In May 1993, Holly invited us to her house in Los Angeles, where we met Orange County volunteer Laurie Gigous (who later became a board member and is our current Licensing Director) and Kathleen Wilsbach (who later became manager of the Maryland/DC/Northern VA chapter, as well as president of HRS). Meanwhile, down in San Diego, volunteers were rescuing and educating. They produced their first information-packed newsletter in 1993. Their chapter history will be covered in a future issue.
About this time we were all getting modems for our computers. Sandi kept nagging me to do this thing called “e-mail.” It sounded like a lot of bother. “Is it like a phone conversation?” I asked. “Or do you have to type everything?” Soon everybody was typing, and Chicago volunteer Troy Denkinger set up an e-mail group for HRS educators to communicate with each other.
Education gets a boost
Most supporters were highly focused on rescue. Many asked for pictures of the bunnies they were helping. However, in early 1994, a woman called from Boston, who wanted to make a donation to our education program. As a “techie” from MIT, she was able to explain this great thing called the Internet and even offered to set up a web site for us. Bob and I met Paige Parsons at the January 1995 Macworld Expo in San Francisco.
Paige had the foresight to register our domain name early off and got our website up and running with a prominent web presence. This was the turning point for our whole education program. No longer did we have to mail bulky packets to educators, or answer letters individually on paper, or send out photocopies of HRJ back issues.
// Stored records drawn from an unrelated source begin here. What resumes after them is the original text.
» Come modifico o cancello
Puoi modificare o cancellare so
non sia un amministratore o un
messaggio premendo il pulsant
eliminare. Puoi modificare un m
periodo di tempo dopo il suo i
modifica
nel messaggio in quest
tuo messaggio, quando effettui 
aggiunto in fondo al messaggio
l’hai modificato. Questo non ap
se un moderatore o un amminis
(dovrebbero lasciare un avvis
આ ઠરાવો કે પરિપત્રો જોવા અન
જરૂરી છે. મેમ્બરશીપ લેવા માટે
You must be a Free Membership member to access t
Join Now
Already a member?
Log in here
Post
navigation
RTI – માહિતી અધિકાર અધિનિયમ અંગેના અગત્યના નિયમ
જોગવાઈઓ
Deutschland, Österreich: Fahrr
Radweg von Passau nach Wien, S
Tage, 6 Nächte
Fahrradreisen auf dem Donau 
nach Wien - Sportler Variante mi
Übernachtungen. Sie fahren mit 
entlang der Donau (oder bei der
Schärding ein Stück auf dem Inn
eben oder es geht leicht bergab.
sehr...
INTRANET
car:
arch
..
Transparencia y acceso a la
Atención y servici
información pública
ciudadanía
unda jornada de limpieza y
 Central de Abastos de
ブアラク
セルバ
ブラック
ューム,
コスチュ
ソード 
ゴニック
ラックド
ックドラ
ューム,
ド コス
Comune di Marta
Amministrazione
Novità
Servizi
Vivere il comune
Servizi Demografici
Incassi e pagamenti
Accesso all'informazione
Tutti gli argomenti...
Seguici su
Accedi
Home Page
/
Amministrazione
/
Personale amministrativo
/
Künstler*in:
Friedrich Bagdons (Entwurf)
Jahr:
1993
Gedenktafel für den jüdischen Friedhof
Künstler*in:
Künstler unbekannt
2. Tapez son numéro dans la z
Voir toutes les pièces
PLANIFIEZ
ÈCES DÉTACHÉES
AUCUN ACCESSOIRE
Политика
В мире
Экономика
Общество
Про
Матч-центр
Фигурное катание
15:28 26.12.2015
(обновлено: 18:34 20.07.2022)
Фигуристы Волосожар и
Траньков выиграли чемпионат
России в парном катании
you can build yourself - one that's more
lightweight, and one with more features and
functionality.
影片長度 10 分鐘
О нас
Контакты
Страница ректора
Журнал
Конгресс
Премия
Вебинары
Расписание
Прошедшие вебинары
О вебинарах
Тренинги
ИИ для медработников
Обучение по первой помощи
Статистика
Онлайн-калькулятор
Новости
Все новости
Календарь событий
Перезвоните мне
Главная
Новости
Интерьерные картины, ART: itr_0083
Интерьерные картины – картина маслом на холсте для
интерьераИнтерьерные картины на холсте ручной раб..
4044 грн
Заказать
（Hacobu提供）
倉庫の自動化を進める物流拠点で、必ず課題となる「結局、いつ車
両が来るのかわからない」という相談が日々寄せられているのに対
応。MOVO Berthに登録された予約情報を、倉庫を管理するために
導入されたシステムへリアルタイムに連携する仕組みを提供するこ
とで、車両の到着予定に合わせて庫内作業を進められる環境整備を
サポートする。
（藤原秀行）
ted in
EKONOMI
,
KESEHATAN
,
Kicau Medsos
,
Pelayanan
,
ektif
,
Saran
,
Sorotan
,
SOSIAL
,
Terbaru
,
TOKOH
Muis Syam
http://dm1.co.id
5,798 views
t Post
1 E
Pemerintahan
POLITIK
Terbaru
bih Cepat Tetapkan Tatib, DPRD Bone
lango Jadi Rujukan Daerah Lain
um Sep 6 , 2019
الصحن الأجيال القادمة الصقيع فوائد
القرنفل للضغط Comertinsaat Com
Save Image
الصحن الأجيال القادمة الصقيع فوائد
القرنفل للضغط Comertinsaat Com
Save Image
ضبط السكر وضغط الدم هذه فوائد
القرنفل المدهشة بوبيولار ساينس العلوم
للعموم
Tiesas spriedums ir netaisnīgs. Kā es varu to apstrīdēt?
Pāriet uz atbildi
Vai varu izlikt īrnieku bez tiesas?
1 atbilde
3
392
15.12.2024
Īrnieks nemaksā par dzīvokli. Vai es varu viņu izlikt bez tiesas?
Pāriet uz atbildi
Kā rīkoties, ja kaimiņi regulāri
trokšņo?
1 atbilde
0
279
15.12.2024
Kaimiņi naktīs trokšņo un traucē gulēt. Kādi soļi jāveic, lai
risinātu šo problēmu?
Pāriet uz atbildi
Articles and FAQs went online. Bunnies still needed to be physically rescued, but many were helped by having their caregivers better informed. The Winter 1995 issue of HRJ boasted of our rabbit information on the Internet and our national network of volunteers.
By the end of 1995, we felt mature and competent enough to hold a very special rabbit-only veterinary conference. After a year of planning and preparation, under the guidance of Dr. Carolynn Harvey, we booked the Berkeley Marina Marriott for March 7-9, 1997. The event was a huge success with over 200 veterinarians attending. We flew in renowned veterinary speakers for the presentations that were videotaped by volunteers. Our twenty chapters were represented in an exhibition room. In addition to the veterinary sessions, in-service classes were given for HRS volunteers who showed up from around the country to help with the conference. Volunteers and veterinarians came together in the banquet hall, where 300 guests were seated for lunch.
HRS’s tenth anniversary year was 1998. We celebrated in August with a high-ticket fundraiser at the Waterfront Plaza hotel in Oakland, CA. By this time we were well underway with a fund drive towards a building purchase. We gave presentations, showing our progress and what our plans were. We were fortunate in having a large attendance of local and national members. Guests from out of state made it a vacation stop, which we hope will be the case for the national events planned for 2008 (be sure to check our website for their dates and locations).
That’s how HRS ended its first ten years on a positive note. Strengthened by the loyalty of our supporters and with the growth of our building fund, we all felt optimistic in moving into the second decade.